A more alarming aspect of Fernando’s keynote was his statistical analysis of contributions to the major scientific libraries of the Python universe. In summary, the central packages are maintained by a grand total of about 25 people in their spare time. This observation caused a lot of debate, centered around how to encourage more people to contribute to this fundamental work.

Among the other presentations, as usual mostly of high quality, the ones that impressed me most were Andrew Straw’s presentation of ROS, the Robot Operating System, Chris Myers’ presentation about SloppyCell, and Yann Le Du’s talk about large-scale machine learning running on a home-made GPU cluster. Not to forget the numerous posters with lots of more interesting stuff.

For the first time, EuroSciPy was complemented by domain-specific satellite meetings. I attended PyPhy, the Python in Physics meeting. Physicists are traditionally rather slow in accepting new technology, but the meeting showed that a lot of high-quality research is based on Python tools today, and that Python has also found its way into physics education at various universities.
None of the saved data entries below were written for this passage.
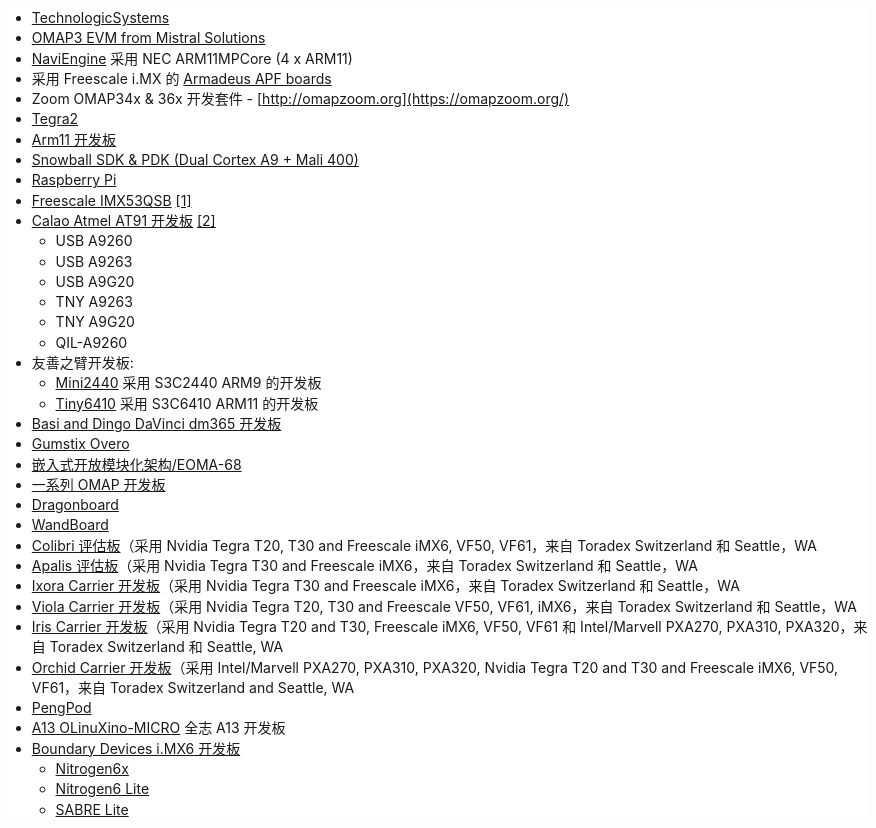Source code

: -   [TechnologicSystems](https://tinylab-1.gitbook.io/elinux/content/zh/dev_portals/Development_Platforms/TechnologicSystems/TechnologicSystems.html "TechnologicSystems")
-   [OMAP3 EVM from Mistral Solutions](http://www.mistralsolutions.com/products/omap_3evm.php)
-   [NaviEngine](https://tinylab-1.gitbook.io/elinux/content/zh/dev_portals/Hardware_Hacking/NaviEngine/NaviEngine.html "NaviEngine") 采用 NEC ARM11MPCore (4 x ARM11)
-   采用 Freescale i.MX 的 [Armadeus APF boards](https://tinylab-1.gitbook.io/elinux/content/zh/dev_portals/Development_Platforms/Armadeus_APF_boards/Armadeus_APF_boards.html "Armadeus APF boards")
-   Zoom OMAP34x & 36x 开发套件 - [http://omapzoom.org](https://omapzoom.org/)
-   [Tegra2](https://tinylab-1.gitbook.io/elinux/content/zh/dev_portals/Development_Platforms/Tegra2/Tegra2.html "Tegra2")
-   [Arm11 开发板](https://tinylab-1.gitbook.io/elinux/content/zh/dev_portals/Development_Platforms/Arm11_development_board/Arm11_development_board.html "Arm11 development board")
-   [Snowball SDK & PDK (Dual Cortex A9 + Mali 400)](http://www.igloocommunity.org/)
-   [Raspberry Pi](https://tinylab-1.gitbook.io/elinux/content/zh/dev_portals/Development_Platforms/RaspberryPi/RaspberryPi.htmlBoard "RaspberryPiBoard")
-   [Freescale IMX53QSB](https://tinylab-1.gitbook.io/elinux/content/zh/dev_portals/Development_Platforms/Freescale_IMX53QSB/Freescale_IMX53QSB.html "Freescale IMX53QSB") [[1]](http://imxcommunity.org/group/imx53quickstartboard)
-   [Calao Atmel AT91 开发板](https://tinylab-1.gitbook.io/elinux/content/zh/dev_portals/Development_Platforms/Calao_Atmel_AT91_development_board/Calao_Atmel_AT91_development_board.html "Calao Atmel AT91 development board") [[2]](http://www.calao-systems.com/articles.php?lng=fr&pg=5940)
    -   USB A9260
    -   USB A9263
    -   USB A9G20
    -   TNY A9263
    -   TNY A9G20
    -   QIL-A9260
-   友善之臂开发板:
    -   [Mini2440](http://www.hycshop.com/mini2440-c-1_7/) 采用 S3C2440 ARM9 的开发板
    -   [Tiny6410](http://www.hycshop.com/tiny6410-c-1_10/) 采用 S3C6410 ARM11 的开发板
-   [Basi and Dingo DaVinci dm365 开发板](https://tinylab-1.gitbook.io/elinux/content/zh/dev_portals/Development_Platforms/Basi_and_Dingo_DaVinci_dm365_boards/Basi_and_Dingo_DaVinci_dm365_boards.html "Basi and Dingo DaVinci dm365 boards")
-   [Gumstix Overo](http://gumstix.com)
-   [嵌入式开放模块化架构/EOMA-68](https://tinylab-1.gitbook.io/elinux/content/zh/dev_portals/Development_Platforms/Embedded_Open_Modular_Architecture/EOMA-68/Embedded_Open_Modular_Architecture/EOMA-68.html "Embedded Open Modular Architecture/EOMA-68")
-   [一系列 OMAP 开发板](https://tinylab-1.gitbook.io/elinux/content/zh/hardware_pages/BeagleBoard/BeagleBoard.html#Other_OMAP_boards "BeagleBoard")
-   [Dragonboard](https://tinylab-1.gitbook.io/elinux/content/zh/dev_portals/Development_Platforms/Dragonboard/Dragonboard.html "Dragonboard")
-   [WandBoard](https://tinylab-1.gitbook.io/elinux/content/zh/dev_portals/Development_Platforms/WandBoard/WandBoard.html "WandBoard")
-   [Colibri 评估板](https://www.toradex.com/products/carrier-boards/colibri-evaluation-carrier-board)（采用 Nvidia Tegra T20, T30 and Freescale iMX6, VF50, VF61，来自 Toradex Switzerland 和 Seattle，WA
-   [Apalis 评估板](https://www.toradex.com/products/carrier-boards/apalis-evaluation-board)（采用 Nvidia Tegra T30 and Freescale iMX6，来自 Toradex Switzerland 和 Seattle，WA
-   [Ixora Carrier 开发板](https://www.toradex.com/products/carrier-boards/ixora-carrier-board)（采用 Nvidia Tegra T30 and Freescale iMX6，来自 Toradex Switzerland 和 Seattle，WA
-   [Viola Carrier 开发板](https://www.toradex.com/products/carrier-boards/viola-carrier-board)（采用 Nvidia Tegra T20, T30 and Freescale VF50, VF61, iMX6，来自 Toradex Switzerland 和 Seattle，WA
-   [Iris Carrier 开发板](https://www.toradex.com/products/carrier-boards/iris-carrier-board)（采用 Nvidia Tegra T20 and T30, Freescale iMX6, VF50, VF61 和 Intel/Marvell PXA270, PXA310, PXA320，来自 Toradex Switzerland 和 Seattle, WA
-   [Orchid Carrier 开发板](https://www.toradex.com/products/carrier-boards/orchid-carrier-board)（采用 Intel/Marvell PXA270, PXA310, PXA320, Nvidia Tegra T20 and T30 and Freescale iMX6, VF50, VF61，来自 Toradex Switzerland and Seattle, WA
-   [PengPod](http://pengpod.com/)
-   [A13 OLinuXino-MICRO](https://tinylab-1.gitbook.io/elinux/content/zh/dev_portals/Development_Platforms/A13_OLinuXino-MICRO/A13_OLinuXino-MICRO.html "A13 OLinuXino-MICRO") 全志 A13 开发板
-   [Boundary Devices i.MX6 开发板](http://boundarydevices.com/products/)
    -   [Nitrogen6x](http://boundarydevices.com/products/nitrogen6x-board-imx6-arm-cortex-a9-sbc/)
    -   [Nitrogen6 Lite](http://boundarydevices.com/products/nitrogen6_lite/)
    -   [SABRE Lite](http://boundarydevices.com/products/sabre-lite-imx6-sbc/)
Finally, conferences are good also because of what you learn during discussions with other participants. During EuroSciPy, I discovered a new scientific journal called Open Research Computation , which is all about software for scientific research. Scientific software developers regularly complain about the lack of visibility and recognition that their work receives by the scientific community and in particular by evaluation and grant attribution committees. A dedicated journal might just be what we need to improve the situation. I hope this will be a success.